**WHAT YOU SHOULD DO:**
Rewrite the listing below with every instance of "Poemas" changed to "Poesías" and all other text left exactly the same. Leave the pictures out of your answer.

**INPUT DATA:**
□ □ □ □ □

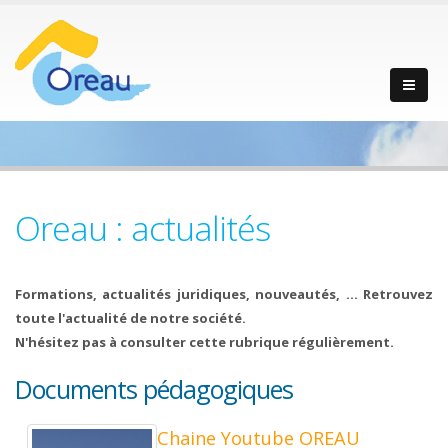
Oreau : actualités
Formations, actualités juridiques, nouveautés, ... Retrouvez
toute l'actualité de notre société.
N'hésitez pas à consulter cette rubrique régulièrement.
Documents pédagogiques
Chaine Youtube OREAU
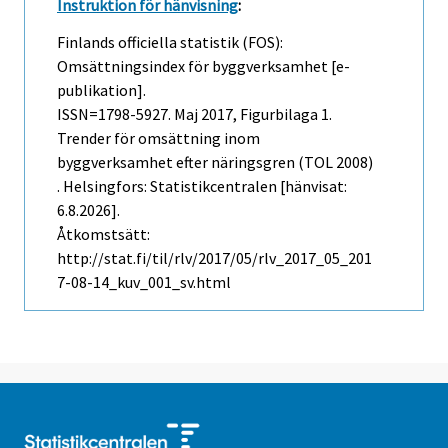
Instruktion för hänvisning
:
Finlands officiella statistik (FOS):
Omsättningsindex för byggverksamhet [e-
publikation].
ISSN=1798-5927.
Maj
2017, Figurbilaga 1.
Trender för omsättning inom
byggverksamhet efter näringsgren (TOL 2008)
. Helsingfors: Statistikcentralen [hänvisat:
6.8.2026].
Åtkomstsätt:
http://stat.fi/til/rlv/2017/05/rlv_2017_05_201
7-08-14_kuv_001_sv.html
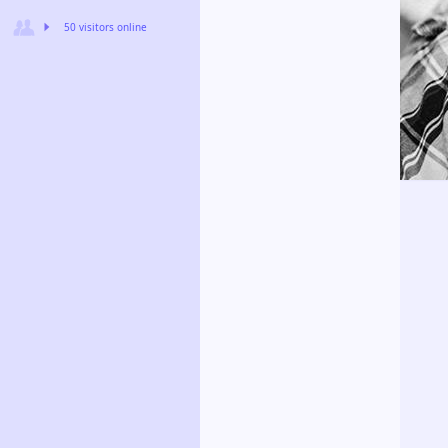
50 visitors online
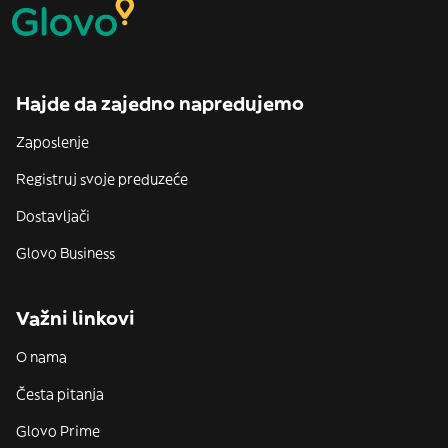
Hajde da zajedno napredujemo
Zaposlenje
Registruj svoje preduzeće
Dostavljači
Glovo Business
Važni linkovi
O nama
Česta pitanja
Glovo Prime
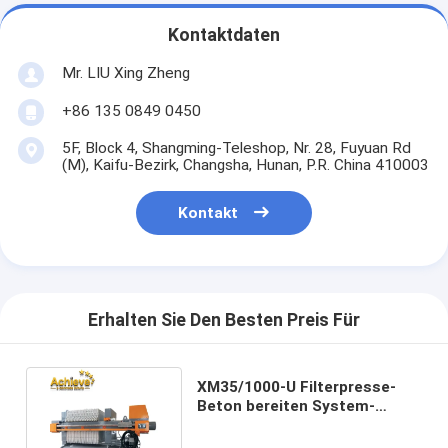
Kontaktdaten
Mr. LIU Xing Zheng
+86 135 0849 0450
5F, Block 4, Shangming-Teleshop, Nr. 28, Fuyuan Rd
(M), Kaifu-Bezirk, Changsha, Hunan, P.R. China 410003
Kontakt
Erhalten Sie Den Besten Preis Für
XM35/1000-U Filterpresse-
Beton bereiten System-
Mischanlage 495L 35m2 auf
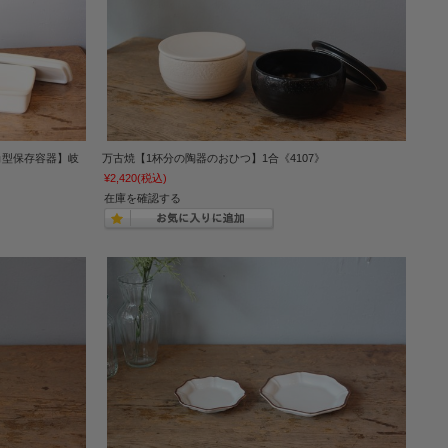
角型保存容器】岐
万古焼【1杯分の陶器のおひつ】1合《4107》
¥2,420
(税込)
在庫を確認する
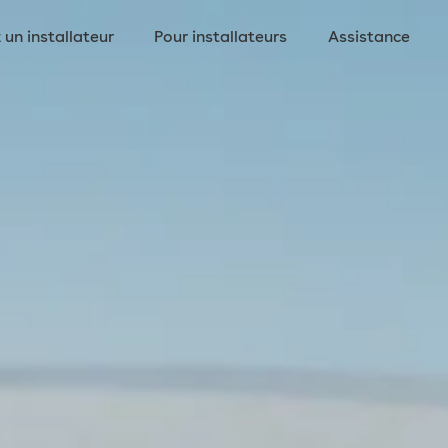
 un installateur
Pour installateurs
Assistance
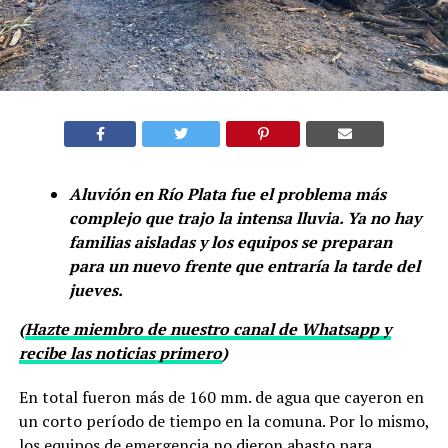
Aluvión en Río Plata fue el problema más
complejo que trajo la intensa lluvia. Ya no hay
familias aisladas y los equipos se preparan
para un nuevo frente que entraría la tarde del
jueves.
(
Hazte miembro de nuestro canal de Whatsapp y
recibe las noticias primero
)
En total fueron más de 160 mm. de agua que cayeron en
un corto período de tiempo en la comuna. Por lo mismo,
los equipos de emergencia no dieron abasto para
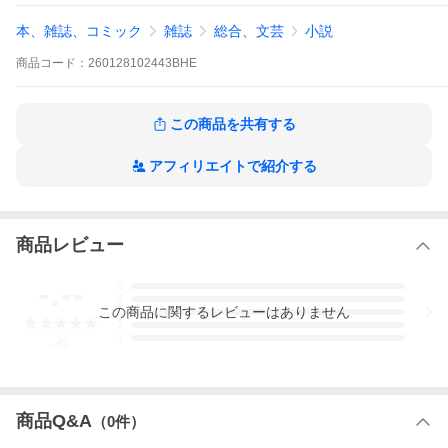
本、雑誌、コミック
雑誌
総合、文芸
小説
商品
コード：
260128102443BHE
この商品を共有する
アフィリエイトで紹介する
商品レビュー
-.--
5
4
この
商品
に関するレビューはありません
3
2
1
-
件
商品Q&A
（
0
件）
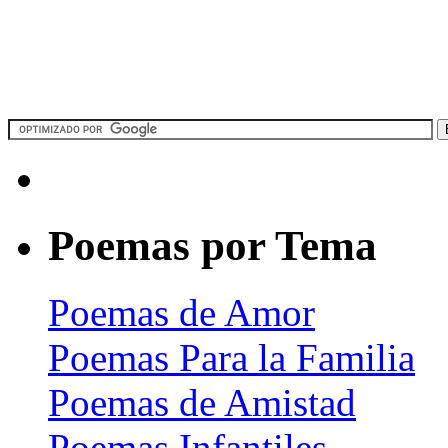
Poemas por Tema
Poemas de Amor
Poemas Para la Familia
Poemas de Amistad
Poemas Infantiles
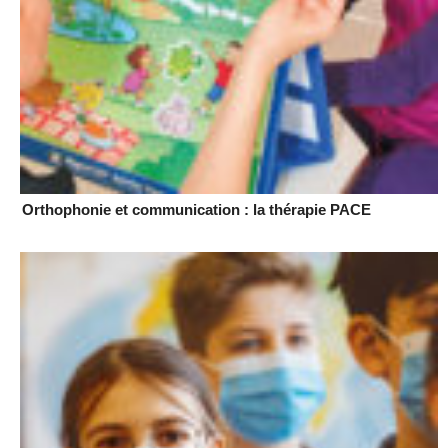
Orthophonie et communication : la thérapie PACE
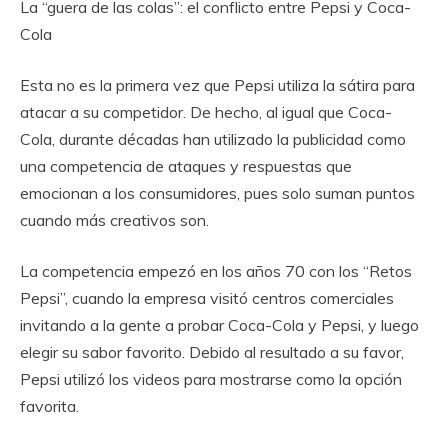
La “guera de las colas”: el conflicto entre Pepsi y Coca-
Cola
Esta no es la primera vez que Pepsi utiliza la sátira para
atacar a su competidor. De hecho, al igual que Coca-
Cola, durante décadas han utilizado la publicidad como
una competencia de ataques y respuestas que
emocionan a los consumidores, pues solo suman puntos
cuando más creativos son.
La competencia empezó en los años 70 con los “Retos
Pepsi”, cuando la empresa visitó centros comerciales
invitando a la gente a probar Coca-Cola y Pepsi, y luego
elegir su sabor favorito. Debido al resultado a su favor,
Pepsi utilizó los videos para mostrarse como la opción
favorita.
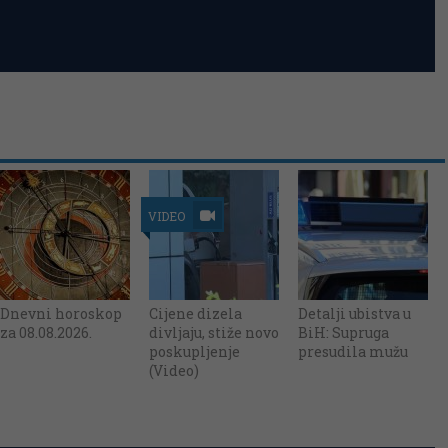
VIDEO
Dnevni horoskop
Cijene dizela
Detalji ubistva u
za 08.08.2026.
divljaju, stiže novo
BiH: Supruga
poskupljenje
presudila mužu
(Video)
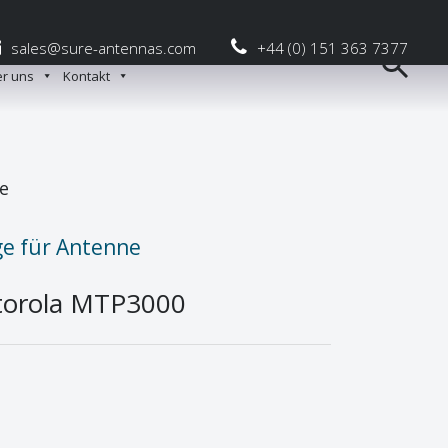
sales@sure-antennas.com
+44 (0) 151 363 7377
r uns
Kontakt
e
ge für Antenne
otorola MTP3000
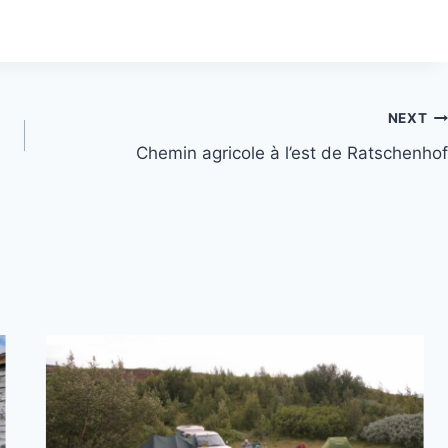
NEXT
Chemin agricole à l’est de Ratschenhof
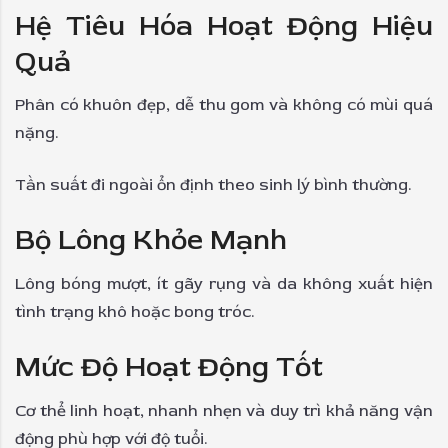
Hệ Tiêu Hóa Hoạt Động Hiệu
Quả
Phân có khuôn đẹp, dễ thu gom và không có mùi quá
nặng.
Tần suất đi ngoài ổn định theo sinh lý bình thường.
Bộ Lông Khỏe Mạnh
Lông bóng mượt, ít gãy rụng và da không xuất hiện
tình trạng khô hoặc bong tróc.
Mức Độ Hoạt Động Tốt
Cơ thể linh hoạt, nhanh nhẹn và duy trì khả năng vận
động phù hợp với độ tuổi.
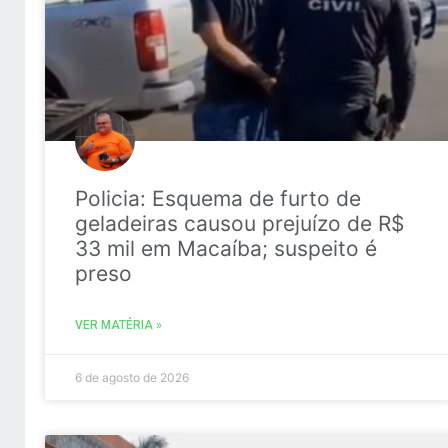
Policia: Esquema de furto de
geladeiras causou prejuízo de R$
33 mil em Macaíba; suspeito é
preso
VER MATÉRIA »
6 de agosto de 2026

□ □ □ □ □

**TASK RESULT:**
Oreau : actualités
Formations, actualités juridiques, nouveautés, ... Retrouvez
toute l'actualité de notre société.
N'hésitez pas à consulter cette rubrique régulièrement.
Documents pédagogiques
Chaine Youtube OREAU
Instruktion för hänvisning
:
Finlands officiella statistik (FOS):
Omsättningsindex för byggverksamhet [e-
publikation].
ISSN=1798-5927.
Maj
2017, Figurbilaga 1.
Trender för omsättning inom
byggverksamhet efter näringsgren (TOL 2008)
. Helsingfors: Statistikcentralen [hänvisat:
6.8.2026].
Åtkomstsätt:
http://stat.fi/til/rlv/2017/05/rlv_2017_05_201
7-08-14_kuv_001_sv.html
50 visitors online
Hajde da zajedno napredujemo
Zaposlenje
Registruj svoje preduzeće
Dostavljači
Glovo Business
Važni linkovi
O nama
Česta pitanja
Glovo Prime
Kontaktdaten
Mr. LIU Xing Zheng
+86 135 0849 0450
5F, Block 4, Shangming-Teleshop, Nr. 28, Fuyuan Rd
(M), Kaifu-Bezirk, Changsha, Hunan, P.R. China 410003
Kontakt
Erhalten Sie Den Besten Preis Für
XM35/1000-U Filterpresse-
Beton bereiten System-
Mischanlage 495L 35m2 auf
角型保存容器】岐
万古焼【1杯分の陶器のおひつ】1合《4107》
¥2,420
(税込)
在庫を確認する
 un installateur
Pour installateurs
Assistance
Aluvión en Río Plata fue el problema más
complejo que trajo la intensa lluvia. Ya no hay
familias aisladas y los equipos se preparan
para un nuevo frente que entraría la tarde del
jueves.
(
Hazte miembro de nuestro canal de Whatsapp y
recibe las noticias primero
)
En total fueron más de 160 mm. de agua que cayeron en
un corto período de tiempo en la comuna. Por lo mismo,
los equipos de emergencia no dieron abasto para
本、雑誌、コミック
雑誌
総合、文芸
小説
商品
コード：
260128102443BHE
この商品を共有する
アフィリエイトで紹介する
商品レビュー
-.--
5
4
この
商品
に関するレビューはありません
3
2
1
-
件
商品Q&A
（
0
件）
Poesías por Tema
Poesías de Amor
Poesías Para la Familia
Poesías de Amistad
Poesías Infantiles
Orthophonie et communication : la thérapie PACE
La “guera de las colas”: el conflicto entre Pepsi y Coca-
Cola
Esta no es la primera vez que Pepsi utiliza la sátira para
atacar a su competidor. De hecho, al igual que Coca-
Cola, durante décadas han utilizado la publicidad como
una competencia de ataques y respuestas que
emocionan a los consumidores, pues solo suman puntos
cuando más creativos son.
La competencia empezó en los años 70 con los “Retos
Pepsi”, cuando la empresa visitó centros comerciales
invitando a la gente a probar Coca-Cola y Pepsi, y luego
elegir su sabor favorito. Debido al resultado a su favor,
Pepsi utilizó los videos para mostrarse como la opción
favorita.
VIDEO
Dnevni horoskop
Cijene dizela
Detalji ubistva u
za 08.08.2026.
divljaju, stiže novo
BiH: Supruga
poskupljenje
presudila mužu
(Video)
sales@sure-antennas.com
+44 (0) 151 363 7377
r uns
Kontakt
e
ge für Antenne
otorola MTP3000
NEXT
Chemin agricole à l’est de Ratschenhof
Hệ Tiêu Hóa Hoạt Động Hiệu
Quả
Phân có khuôn đẹp, dễ thu gom và không có mùi quá
nặng.
Tần suất đi ngoài ổn định theo sinh lý bình thường.
Bộ Lông Khỏe Mạnh
Lông bóng mượt, ít gãy rụng và da không xuất hiện
tình trạng khô hoặc bong tróc.
Mức Độ Hoạt Động Tốt
Cơ thể linh hoạt, nhanh nhẹn và duy trì khả năng vận
động phù hợp với độ tuổi.
Policia: Esquema de furto de
geladeiras causou prejuízo de R$
33 mil em Macaíba; suspeito é
preso
VER MATÉRIA »
6 de agosto de 2026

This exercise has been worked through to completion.